PRetrocedendo um pouco à génese de tudo isto, qual é afinal a importância da fotografia na formação do viajante Nuno Lobito?

RAqui vão-me desculpar a minha falta de humildade, mas em primeiro lugar há que dizer que o viajante Nuno Lobito foi quem criou este conceito da fotografia de viagem, bem como as primeiras formações que se fizeram na área. Em Portugal, nada disto existia e muito menos as chamadas revistas de viagens. Havia a Grande Reportagem, onde se faziam excelentes peças de fotojornalismo, mas nada directamente relacionado com a viagem. Eu criei aquilo que desejava, ao conseguir criar uma nova linha de fotografia no mercado nacional, mas acima de tudo fi-lo onde me sentia bem. Acho que fiz a minha parte e hoje sinto-me feliz por fazer formação; passar aos meus alunos o que sei e mostrar-lhes o caminho.

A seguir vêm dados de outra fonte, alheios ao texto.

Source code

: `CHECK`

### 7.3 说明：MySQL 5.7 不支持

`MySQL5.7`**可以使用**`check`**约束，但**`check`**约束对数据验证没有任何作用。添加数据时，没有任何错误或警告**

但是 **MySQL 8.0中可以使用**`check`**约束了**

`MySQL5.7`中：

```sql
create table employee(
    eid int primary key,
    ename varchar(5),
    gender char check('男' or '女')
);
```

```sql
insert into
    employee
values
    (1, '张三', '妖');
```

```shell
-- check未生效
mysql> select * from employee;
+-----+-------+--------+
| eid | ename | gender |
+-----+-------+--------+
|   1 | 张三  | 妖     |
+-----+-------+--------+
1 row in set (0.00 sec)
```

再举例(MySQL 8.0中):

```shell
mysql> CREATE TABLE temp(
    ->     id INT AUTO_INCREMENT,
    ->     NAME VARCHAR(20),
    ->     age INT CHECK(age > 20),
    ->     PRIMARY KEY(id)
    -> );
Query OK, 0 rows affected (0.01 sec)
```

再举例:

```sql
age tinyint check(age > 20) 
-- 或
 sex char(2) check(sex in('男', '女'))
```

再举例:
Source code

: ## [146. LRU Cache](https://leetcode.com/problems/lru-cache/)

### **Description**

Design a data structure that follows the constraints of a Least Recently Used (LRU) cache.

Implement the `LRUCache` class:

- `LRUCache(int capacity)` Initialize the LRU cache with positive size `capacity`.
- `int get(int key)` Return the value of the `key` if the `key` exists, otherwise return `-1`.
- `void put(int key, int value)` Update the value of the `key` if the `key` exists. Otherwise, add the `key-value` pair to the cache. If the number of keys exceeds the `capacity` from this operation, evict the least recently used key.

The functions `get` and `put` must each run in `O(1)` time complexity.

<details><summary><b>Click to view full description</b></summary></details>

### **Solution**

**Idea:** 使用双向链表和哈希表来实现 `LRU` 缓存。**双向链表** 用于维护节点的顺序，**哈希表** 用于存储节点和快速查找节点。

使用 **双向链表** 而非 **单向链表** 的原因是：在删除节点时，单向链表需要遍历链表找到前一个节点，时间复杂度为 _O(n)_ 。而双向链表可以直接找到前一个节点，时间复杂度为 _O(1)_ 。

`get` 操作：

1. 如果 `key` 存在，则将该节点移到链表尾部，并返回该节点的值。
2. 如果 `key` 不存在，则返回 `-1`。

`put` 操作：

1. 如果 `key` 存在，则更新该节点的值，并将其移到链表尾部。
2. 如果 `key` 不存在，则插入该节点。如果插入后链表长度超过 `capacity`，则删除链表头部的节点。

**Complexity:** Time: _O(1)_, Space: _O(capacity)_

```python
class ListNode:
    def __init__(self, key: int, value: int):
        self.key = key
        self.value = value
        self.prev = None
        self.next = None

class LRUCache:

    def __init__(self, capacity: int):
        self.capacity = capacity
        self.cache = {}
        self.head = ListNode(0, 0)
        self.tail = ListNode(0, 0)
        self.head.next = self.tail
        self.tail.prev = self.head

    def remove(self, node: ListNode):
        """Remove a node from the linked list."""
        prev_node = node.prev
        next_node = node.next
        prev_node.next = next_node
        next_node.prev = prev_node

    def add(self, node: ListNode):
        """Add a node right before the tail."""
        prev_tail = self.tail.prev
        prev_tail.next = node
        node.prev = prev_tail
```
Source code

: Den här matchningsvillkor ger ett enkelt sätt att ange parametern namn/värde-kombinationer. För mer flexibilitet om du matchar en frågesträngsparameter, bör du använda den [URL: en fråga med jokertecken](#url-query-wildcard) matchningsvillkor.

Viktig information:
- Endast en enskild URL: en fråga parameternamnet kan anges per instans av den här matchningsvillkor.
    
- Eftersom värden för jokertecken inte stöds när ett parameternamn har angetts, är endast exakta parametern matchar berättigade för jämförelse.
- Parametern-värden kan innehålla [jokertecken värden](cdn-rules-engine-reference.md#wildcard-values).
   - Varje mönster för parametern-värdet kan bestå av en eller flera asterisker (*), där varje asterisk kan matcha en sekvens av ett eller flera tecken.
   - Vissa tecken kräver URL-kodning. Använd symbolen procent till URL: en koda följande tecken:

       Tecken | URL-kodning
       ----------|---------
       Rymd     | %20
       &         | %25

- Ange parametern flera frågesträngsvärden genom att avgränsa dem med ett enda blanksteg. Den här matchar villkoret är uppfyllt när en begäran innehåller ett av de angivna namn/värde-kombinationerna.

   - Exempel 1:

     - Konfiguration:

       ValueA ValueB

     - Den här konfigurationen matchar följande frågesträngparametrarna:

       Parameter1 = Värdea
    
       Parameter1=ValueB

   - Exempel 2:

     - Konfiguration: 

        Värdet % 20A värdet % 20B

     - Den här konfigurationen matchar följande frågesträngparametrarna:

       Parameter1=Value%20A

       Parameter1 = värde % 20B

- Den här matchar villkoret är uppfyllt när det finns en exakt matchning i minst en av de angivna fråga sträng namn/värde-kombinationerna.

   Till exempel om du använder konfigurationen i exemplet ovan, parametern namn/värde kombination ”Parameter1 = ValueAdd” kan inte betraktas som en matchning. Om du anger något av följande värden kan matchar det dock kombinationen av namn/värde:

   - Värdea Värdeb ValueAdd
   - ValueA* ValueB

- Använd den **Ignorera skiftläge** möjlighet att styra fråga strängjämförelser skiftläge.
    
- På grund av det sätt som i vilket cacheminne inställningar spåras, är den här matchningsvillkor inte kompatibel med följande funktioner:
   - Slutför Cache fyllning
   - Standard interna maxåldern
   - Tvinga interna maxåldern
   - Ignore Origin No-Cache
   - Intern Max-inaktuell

PQuando entraste no ARCO para estudar fotografia, já havia uma decisão clara sobre o caminho que pretendias seguir? Sempre definiste como meta trabalhar como fotógrafo de viagens?

RNão, até porque não existia a hoje chamada “Fotografia de Viagem”. À data eu queria simplesmente ser um bom técnico. Só depois de ter dominado a luz em estúdio e ter feito outras coisas na área, é que me lancei para as viagens, mas tudo ainda no tempo da película e dos diapositivos. O ARCO foi o AEIOU para ser aquilo que sou hoje, facto que agradeço do fundo do meu coração ao José Soudo, meu professor e mestre.

Nuno Lobito no terreno

PNeste momento consideras-te um fotógrafo profissional que aproveita para viajar, ou um viajante que vive da fotografia?

REu sou acima de tudo um fotógrafo profissional que aproveita o exercício da sua profissão para viajar. Em parte também sou um viajante que vive da fotografia, mas só o sou em função dos anos de profissionalismo que já ficaram para trás. É difícil dissociar a fotografia das viagens, até porque eu sou um só. Talvez me defina como um fotógrafo viajante.

PFoi fácil vencer no complicado mercado fotográfico nacional, onde as oportunidades são escassas e muitas vezes reservadas só para alguns?

RNa resposta a esta pergunta, onde me dirijo especialmente aos “putos” que estão agora a começar, gostava de sublinhar a seguinte frase: “nós somos aquilo em que acreditamos”. É preciso ser persistente, focar os objectivos, lutar por aquilo que se quer e estar preparado 10 anos para levar com NÃOS. É assim que se vê quem é forte e está preparado para este mundo. Os fracos, esses que mudem… Sejam políticos, porque isso rende mais dinheiro. Agora que dá um imenso gozo fazer um “grande boneco” e poder partilhá-lo com o mundo inteiro, isso não posso negar. É o reconhecimento do nosso empenho e esforço.

PQuais são as principais dificuldades que tens encontrado ao longo dos anos?

RContinuar a vencer e manter-me nos 80%. É que chegar aos 100% pode até não ser muito difícil. Aliás, é uma meta onde já cheguei por várias vezes. Agora mantermo-nos nos 80% de forma estável, é que é só para alguns. Em termos de fotografia de viagem, o mercado português é muito pequeno; devem existir uns 20.000 fotógrafos para 10 publicações. Eu faço programas de televisão, workshops, livros, vendo reportagens, estou online, ou seja, é preciso perceber como é que o mercado está construído e percorrer o caminho em função disso. Temos que saber agarrar as oportunidades e ter personalidade. Um fotógrafo que não tem personalidade anda ao sabor do vento, coisa que em nada tem a ver comigo.